The work of Bandhani has a rich history and the work was initiated exclusively by the Muslim Khatri Community of Kutchh. Those Muslim Khatri women carried out the tradition from one generation to another and became the janitor of this art from.
Making of Bandhani
The production of Bandhani fabric is very tedious but appealing. Dyeing is accomplished by the tie-resist method as in bandhana and laheria where the patterns are made up of innumerable dots and weaves respectively. The manufacturing of the Bandhani work is usually performed both by men and women. Men do the dyeing while women do the tying, which is very intricately done, each dot is as tiny as a pin-head. The cloth is first washed and bleached to prepare it for absorbing the dyes. After this, it is then sent to the bandhani, the women who does the tying, lifts a small portion of the fabric and tightly ties a thread around it. The tied textiles are then dipped in the light colour first while the tied areas retain the original ground colour. If a second dye is required, the areas to be retained in the first dye are tied for resist and the cloth dipped in a darker dye. This process is repeated, if several colours are to be combined.
Laheria Style in Bandhani
Laheria in Bandhani is quite in style and refers to the wavy pattern of a fabric processed in the tie and dye technique. The material is rolled diagonally and certain portions resisted by lightly binding threads at a short distance from one another before the cloth is dyed. The process of dyeing is repeated until the requisite number of colour is obtained. For a chequered pattern the fabric is opened and diagonally rolled again from the opposite corners, the rest of the process remains the same. The printing of residue on cloth with coloured powder, gold or silver dust is known as khari or tinsel work.
Sevo Bandhavo in Bandhani
Tying of the border in the Bandhani is a special process known as sevo bandhavo. The border is tied according to the desired pattern by passing the thread from one end to the other in loose stitch so as to bring the entire portion together by pulling the thread from one end. The border portion is then covered up. This process is especially used to make sarees and have broad matching and contrasting borders. The style is applied to the pallus too. This tradition in India of Bandhani print dresses is practised in Jamnagar, in the state of Gujarat and also in Rajasthan.

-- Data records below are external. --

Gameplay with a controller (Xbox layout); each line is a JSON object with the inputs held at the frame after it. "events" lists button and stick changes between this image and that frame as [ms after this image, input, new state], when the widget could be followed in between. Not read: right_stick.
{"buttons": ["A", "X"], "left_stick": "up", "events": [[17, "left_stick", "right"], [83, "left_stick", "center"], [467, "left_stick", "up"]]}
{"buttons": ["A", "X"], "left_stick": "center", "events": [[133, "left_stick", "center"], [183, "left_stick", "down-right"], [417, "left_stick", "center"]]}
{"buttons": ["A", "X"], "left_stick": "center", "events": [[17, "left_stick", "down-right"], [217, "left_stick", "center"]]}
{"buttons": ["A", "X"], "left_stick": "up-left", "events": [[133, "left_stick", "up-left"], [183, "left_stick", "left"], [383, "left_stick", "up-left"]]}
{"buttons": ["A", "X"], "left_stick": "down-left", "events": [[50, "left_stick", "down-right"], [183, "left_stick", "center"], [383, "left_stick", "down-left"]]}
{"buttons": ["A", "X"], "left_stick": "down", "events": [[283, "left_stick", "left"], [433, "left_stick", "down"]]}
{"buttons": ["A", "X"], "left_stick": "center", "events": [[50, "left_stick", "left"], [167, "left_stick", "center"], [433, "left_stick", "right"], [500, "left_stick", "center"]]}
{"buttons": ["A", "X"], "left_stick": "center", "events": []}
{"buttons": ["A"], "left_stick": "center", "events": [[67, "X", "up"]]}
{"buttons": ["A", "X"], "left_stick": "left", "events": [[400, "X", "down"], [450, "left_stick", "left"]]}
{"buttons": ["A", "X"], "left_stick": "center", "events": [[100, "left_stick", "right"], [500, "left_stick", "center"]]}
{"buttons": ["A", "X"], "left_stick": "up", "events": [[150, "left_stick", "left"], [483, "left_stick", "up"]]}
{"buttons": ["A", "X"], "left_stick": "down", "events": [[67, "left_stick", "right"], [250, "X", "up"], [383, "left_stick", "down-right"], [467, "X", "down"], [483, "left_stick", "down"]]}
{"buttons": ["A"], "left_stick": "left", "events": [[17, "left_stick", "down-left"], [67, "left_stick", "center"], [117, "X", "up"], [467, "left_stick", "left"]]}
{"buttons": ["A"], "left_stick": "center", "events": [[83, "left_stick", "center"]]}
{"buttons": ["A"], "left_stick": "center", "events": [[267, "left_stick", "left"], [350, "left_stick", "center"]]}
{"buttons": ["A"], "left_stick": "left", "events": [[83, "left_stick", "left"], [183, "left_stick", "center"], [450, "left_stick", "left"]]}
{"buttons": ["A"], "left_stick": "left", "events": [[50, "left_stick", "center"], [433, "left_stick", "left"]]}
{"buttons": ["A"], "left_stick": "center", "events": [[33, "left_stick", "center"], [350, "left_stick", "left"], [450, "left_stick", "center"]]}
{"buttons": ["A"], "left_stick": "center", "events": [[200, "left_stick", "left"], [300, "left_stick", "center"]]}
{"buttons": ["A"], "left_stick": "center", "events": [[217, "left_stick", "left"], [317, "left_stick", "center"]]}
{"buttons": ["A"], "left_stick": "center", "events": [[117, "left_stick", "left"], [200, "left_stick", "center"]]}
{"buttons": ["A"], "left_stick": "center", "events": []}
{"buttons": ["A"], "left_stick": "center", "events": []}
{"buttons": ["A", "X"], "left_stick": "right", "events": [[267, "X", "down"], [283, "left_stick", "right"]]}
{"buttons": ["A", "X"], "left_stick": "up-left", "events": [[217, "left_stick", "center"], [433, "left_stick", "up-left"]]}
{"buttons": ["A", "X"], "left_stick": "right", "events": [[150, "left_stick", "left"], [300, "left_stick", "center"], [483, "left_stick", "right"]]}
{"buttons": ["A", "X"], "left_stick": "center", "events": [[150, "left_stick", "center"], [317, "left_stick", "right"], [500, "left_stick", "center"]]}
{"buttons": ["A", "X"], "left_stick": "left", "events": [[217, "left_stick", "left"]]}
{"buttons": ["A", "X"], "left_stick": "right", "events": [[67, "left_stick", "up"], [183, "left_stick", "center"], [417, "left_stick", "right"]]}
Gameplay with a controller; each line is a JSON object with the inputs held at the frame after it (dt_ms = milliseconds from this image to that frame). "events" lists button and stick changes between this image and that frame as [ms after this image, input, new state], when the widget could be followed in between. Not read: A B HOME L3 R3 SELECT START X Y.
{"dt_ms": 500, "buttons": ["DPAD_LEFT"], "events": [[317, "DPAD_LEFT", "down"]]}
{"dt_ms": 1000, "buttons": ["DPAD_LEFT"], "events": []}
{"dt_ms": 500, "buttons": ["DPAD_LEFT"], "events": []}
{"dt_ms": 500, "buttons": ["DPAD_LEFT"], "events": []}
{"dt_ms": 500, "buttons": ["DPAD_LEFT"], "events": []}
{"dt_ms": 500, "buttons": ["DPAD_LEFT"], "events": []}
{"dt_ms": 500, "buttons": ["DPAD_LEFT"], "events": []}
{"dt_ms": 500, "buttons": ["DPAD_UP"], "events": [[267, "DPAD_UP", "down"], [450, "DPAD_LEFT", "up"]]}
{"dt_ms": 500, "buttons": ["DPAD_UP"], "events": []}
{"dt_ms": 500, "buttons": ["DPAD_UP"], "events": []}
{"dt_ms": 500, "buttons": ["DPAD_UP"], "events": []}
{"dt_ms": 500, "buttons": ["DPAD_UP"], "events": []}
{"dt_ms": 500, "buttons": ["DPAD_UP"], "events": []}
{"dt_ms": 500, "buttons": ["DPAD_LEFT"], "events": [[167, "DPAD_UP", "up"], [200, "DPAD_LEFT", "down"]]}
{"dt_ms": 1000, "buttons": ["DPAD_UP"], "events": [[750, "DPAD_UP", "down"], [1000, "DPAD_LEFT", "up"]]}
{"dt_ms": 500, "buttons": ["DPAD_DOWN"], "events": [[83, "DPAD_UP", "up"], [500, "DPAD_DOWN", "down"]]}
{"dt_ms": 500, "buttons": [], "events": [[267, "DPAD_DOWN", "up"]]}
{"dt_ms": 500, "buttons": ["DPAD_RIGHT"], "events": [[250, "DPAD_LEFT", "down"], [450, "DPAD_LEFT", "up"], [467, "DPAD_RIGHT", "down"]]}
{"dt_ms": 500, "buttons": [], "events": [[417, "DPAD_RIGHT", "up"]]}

Bandhani has become a popular tie and dye all over the country. The art work is used for various occasions and imparts new meaning. Bandhani Woollen shawls are tie - dyed work which are presented by the khatris and worn by Rabari women. Suhagadi - yellow dots on chocolate brown is worn after marriage and before a woman first born, while the satbanteli red dots on black is worn after her first child. The bagida pattern and colour combination is traditionally worn only by harijan women. The common design in Bandhani is chains of grains represented by dots on the body called the dana pattern.
Bandhani designed apparels
The work of Bandhani has attracted not only women but it is popular among the men too. The women apparels possess beautiful bandhani work and the dresses of men also feature the opulence of the art form. The garments that take in the gorgeous work of Bandhani include Sarees, woollens, shawls, scarves, handkerchiefs, dupattas, odhnis, turbans, suhagadi, satbanteli, Bed-spreads, table cloths, jajams (floor-coverings), quilt covers, bed - cover, lungis, chunaries and pillya.